(Dataset records)
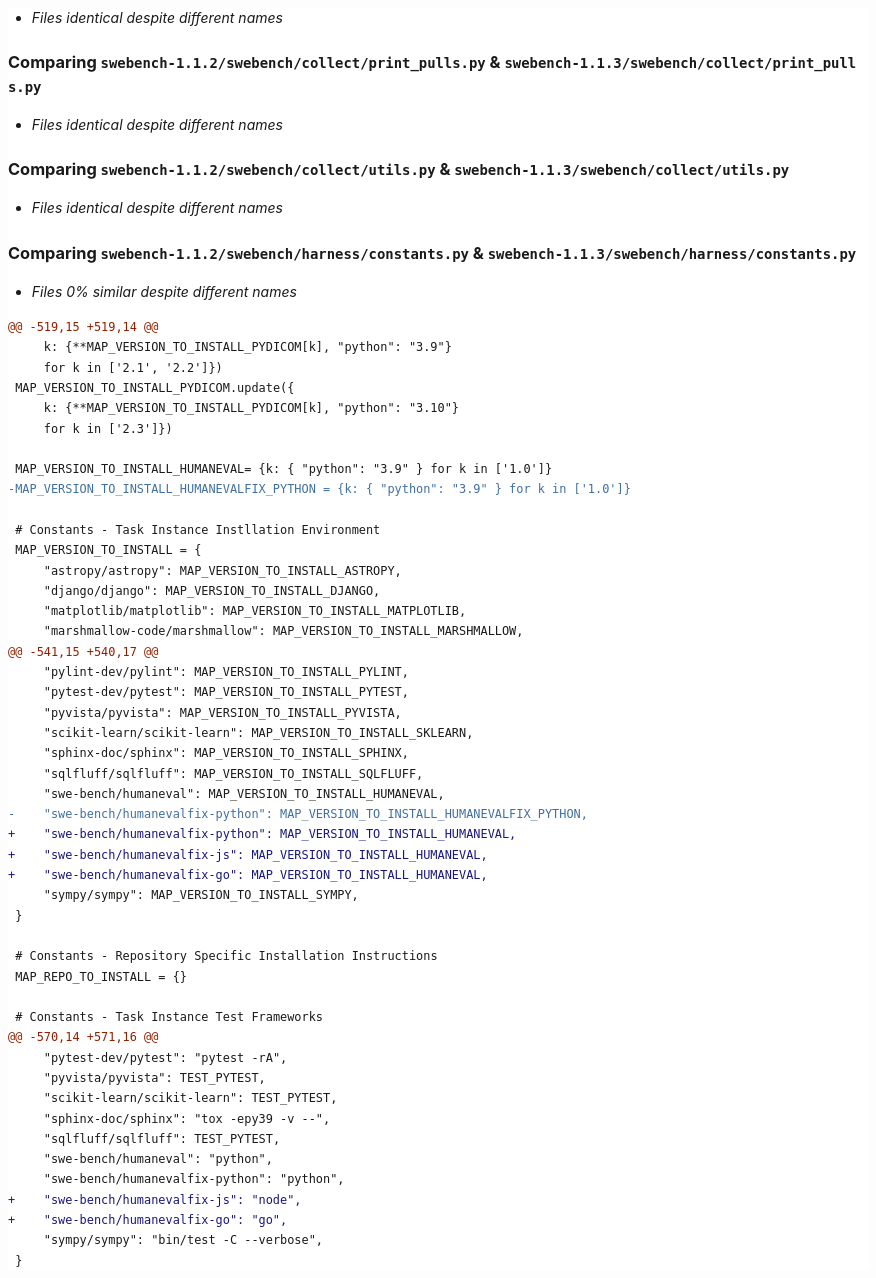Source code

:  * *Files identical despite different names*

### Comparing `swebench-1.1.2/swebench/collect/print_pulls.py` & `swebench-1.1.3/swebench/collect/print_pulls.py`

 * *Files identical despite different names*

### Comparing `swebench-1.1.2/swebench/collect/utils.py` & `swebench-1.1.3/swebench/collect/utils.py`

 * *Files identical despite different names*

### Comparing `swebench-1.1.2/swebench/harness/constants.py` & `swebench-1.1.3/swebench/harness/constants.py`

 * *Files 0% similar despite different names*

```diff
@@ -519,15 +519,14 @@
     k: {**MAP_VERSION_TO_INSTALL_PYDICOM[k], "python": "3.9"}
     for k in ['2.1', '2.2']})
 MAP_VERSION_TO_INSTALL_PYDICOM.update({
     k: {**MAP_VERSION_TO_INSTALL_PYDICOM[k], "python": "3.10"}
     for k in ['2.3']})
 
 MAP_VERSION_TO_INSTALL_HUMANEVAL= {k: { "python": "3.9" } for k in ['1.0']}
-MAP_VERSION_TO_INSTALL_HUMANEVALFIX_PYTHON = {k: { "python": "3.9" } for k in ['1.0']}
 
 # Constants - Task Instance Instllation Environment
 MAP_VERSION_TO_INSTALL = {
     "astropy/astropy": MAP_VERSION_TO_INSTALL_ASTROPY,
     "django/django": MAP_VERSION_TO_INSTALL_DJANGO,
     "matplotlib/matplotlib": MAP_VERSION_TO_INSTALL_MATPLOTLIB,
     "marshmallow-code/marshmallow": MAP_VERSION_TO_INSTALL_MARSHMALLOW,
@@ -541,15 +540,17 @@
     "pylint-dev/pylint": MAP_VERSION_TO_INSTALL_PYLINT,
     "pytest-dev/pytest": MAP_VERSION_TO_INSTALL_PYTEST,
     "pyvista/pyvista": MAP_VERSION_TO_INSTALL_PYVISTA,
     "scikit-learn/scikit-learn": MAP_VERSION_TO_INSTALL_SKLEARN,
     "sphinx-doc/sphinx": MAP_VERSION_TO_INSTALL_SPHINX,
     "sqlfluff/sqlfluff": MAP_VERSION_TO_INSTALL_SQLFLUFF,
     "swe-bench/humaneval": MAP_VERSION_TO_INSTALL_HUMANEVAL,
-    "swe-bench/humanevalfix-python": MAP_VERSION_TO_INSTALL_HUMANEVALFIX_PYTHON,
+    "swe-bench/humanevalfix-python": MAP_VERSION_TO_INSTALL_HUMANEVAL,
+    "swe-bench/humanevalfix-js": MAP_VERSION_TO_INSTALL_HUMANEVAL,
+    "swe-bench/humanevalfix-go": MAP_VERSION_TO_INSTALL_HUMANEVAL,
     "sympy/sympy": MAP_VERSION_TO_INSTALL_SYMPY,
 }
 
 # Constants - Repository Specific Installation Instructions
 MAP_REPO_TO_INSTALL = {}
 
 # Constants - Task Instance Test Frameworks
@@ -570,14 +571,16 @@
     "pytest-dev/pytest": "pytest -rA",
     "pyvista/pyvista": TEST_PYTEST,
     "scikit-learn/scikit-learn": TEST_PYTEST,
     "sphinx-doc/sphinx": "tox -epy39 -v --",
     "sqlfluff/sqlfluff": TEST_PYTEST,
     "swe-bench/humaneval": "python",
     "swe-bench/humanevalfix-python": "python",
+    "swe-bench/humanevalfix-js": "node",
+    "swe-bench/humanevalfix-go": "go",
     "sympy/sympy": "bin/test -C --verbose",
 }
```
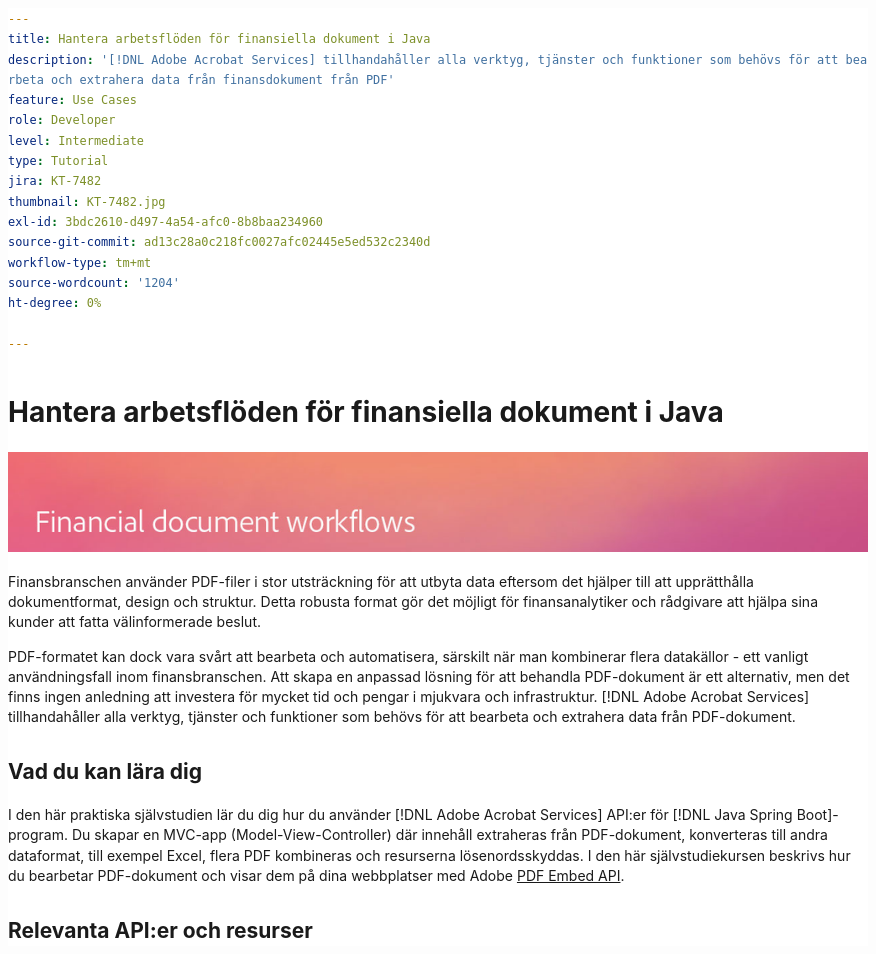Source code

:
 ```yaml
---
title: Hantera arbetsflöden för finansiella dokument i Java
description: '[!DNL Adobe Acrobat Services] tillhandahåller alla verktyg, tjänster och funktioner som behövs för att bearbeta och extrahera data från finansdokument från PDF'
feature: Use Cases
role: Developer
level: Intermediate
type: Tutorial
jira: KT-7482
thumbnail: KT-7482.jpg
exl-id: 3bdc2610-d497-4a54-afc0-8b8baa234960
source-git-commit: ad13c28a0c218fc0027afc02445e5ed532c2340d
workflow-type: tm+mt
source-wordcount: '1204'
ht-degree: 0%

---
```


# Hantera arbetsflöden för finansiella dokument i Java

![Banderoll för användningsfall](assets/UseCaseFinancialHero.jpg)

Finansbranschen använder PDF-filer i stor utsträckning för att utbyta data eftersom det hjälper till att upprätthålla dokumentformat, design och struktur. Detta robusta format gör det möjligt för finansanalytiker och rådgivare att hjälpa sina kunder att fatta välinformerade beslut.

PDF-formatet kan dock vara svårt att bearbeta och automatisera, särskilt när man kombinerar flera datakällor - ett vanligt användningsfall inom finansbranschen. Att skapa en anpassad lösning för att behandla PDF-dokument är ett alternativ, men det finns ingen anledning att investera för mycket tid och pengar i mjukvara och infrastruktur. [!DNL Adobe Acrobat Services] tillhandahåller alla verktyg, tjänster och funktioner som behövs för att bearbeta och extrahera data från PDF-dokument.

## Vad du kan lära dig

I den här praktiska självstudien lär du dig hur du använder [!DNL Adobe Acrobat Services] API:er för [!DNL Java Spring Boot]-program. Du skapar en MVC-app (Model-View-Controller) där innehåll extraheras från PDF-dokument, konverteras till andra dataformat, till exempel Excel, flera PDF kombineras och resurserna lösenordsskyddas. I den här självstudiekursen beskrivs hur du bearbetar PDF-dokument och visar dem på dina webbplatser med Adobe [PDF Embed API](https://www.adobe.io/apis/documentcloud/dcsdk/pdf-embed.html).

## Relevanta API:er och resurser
---
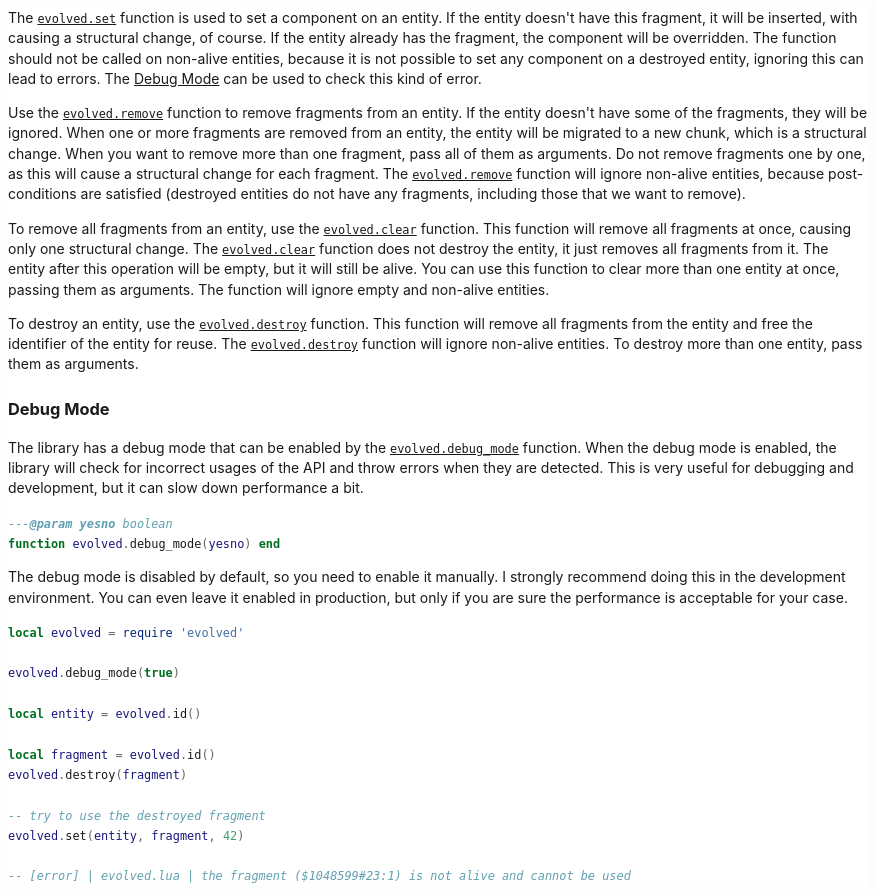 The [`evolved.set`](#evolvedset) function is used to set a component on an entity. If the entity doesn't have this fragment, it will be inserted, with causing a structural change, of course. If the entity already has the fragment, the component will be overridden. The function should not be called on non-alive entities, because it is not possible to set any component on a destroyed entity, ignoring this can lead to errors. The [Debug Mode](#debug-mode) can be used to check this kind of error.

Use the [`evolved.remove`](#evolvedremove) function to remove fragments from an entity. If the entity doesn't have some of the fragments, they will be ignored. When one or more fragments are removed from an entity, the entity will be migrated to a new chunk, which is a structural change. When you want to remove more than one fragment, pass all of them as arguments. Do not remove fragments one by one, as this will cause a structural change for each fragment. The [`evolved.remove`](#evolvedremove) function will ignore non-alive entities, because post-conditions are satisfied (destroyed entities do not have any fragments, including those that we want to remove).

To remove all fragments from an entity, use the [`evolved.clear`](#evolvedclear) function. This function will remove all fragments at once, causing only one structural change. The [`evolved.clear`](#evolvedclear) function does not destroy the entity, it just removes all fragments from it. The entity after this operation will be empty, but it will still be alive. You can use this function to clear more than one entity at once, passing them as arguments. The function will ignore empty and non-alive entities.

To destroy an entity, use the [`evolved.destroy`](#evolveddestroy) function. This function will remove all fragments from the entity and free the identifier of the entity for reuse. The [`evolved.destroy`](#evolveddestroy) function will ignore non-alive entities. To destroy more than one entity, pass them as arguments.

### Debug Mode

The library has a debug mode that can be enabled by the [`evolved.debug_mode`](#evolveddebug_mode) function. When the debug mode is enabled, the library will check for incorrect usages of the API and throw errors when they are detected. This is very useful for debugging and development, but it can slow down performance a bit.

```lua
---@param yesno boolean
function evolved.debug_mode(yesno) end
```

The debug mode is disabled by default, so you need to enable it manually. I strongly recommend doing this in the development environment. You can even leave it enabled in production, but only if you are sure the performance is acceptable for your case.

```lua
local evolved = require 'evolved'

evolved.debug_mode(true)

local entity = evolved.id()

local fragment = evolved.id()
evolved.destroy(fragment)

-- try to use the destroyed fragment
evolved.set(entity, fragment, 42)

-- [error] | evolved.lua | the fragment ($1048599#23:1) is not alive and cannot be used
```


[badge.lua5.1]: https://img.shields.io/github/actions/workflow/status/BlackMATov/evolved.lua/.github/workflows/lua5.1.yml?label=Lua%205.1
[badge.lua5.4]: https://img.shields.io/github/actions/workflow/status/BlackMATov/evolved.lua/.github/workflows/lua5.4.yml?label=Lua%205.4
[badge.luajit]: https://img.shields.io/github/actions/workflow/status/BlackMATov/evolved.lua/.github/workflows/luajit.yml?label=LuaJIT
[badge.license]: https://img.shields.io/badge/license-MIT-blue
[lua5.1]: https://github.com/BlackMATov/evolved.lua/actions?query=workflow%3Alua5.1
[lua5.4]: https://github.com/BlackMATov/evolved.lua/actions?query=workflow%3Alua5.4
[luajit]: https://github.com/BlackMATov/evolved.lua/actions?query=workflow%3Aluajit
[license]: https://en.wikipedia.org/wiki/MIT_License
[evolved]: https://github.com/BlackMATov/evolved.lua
==
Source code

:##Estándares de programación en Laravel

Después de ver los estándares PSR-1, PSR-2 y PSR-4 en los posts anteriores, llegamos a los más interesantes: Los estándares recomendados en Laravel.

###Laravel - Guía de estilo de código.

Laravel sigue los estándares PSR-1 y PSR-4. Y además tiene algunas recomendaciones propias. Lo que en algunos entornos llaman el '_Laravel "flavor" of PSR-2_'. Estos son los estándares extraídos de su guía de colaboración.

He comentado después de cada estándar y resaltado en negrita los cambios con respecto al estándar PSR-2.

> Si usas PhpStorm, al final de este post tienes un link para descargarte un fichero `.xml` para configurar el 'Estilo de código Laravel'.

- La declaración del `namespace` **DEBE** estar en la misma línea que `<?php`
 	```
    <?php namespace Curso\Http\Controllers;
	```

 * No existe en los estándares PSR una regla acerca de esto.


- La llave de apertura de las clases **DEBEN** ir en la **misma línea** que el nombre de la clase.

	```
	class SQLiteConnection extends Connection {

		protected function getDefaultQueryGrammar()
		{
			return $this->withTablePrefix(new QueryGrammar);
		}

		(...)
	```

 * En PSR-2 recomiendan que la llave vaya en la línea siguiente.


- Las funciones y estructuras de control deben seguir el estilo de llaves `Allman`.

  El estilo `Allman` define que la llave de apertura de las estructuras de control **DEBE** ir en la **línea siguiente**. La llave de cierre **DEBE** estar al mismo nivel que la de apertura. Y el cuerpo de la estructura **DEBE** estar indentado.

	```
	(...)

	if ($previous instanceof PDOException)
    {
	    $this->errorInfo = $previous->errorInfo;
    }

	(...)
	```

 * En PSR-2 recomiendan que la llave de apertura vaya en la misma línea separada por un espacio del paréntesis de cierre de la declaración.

**Required work**
Return each line of the data where the word "Task" appears.

**Result of this exercise**
 # Constants - Task Instance Instllation Environment
 # Constants - Task Instance Test Frameworks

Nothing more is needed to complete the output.